January 2011 - From May 2013, certificates generated from most of the industrial gas projects implemented under CDM and JI will no longer be counted towards compliance in the EU Emissions Trading Scheme (EU ETS). The decision was reached by the Climate Change Committee of the European Council on 21 January 2011. Certificates generated in HFC23 and adipic acid projects may be used in the ETS until 30 April 2013. After that date, they will no longer be accepted.

The EU Commission had presented its proposal to place “use restrictions” on counting CERs and ERUs from industrial gas projects towards compliance in the EU Emissions Trading Scheme in November 2010. This was in response to the considerable concern regarding the environmental integrity and the cost-effectiveness of this project type, which have long attracted criticism.
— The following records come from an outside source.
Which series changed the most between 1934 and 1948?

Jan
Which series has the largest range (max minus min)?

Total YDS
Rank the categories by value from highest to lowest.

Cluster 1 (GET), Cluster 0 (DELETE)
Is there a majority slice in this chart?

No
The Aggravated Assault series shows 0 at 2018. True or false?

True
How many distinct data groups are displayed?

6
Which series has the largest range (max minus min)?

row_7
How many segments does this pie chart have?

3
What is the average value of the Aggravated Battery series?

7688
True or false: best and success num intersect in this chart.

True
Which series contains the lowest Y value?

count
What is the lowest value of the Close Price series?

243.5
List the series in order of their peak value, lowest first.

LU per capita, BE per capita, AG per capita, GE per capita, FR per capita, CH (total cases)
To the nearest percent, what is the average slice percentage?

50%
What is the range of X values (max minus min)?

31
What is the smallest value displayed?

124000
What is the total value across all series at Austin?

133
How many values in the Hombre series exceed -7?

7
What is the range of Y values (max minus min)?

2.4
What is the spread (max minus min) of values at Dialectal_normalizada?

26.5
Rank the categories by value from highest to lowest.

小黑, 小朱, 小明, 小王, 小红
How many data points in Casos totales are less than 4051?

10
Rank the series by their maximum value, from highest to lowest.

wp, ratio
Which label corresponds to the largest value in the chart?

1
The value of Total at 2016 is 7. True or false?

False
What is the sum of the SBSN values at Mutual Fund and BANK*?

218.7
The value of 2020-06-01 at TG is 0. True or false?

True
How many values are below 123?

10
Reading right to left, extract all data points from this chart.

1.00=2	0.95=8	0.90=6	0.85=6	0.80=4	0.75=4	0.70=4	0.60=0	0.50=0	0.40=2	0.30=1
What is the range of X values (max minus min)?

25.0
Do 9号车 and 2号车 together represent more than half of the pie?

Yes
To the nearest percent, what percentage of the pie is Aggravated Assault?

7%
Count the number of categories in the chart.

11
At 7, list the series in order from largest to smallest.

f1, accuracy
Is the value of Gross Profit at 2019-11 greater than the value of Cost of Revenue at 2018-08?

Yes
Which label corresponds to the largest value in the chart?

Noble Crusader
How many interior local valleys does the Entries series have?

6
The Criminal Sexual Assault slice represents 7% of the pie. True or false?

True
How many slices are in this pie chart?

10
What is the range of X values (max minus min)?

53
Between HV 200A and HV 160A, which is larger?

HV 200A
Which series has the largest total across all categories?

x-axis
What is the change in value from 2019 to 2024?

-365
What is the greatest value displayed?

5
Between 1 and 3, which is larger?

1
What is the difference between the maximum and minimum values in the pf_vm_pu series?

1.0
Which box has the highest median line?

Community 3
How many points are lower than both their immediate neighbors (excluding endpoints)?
Other than has since been agreed, the Commission proposal put forward by Climate Commissioner Hedegaard called for the restrictions to be introduced at the start of the third ETS trading period, that is at the beginning of January 2013. This proposal was unsuccessful, however.

The European Parliament now has three months in which to present its standpoint regarding the decision. If the Parliament has not raised any objections by the end of April 2011, the Regulation will enter into force.

Role of the market-based mechanisms

The decision made by the Climate Change Committee on 21 January 2011 underlines the need for further efforts by all big carbon emitter states in order to keep global warming to a maximum 2° Celsius. The responsibility of the emerging economies was also discussed: they are expected to implement cost-effective emission reduction activities themselves.

The decision also highlights the importance of the market-based mechanisms designed to make a significant contribution towards funding climate change activities. From 2020, an additional US$ 100 billion per year will be made available for international climate change mitigation efforts. This amount cannot be generated from tax revenue in the industrialised states alone.

To achieve this goal, the market-based mechanisms must take on new dimensions. Key approaches include CDM reform, the use of standardised baselines, and the development of new market-based mechanisms.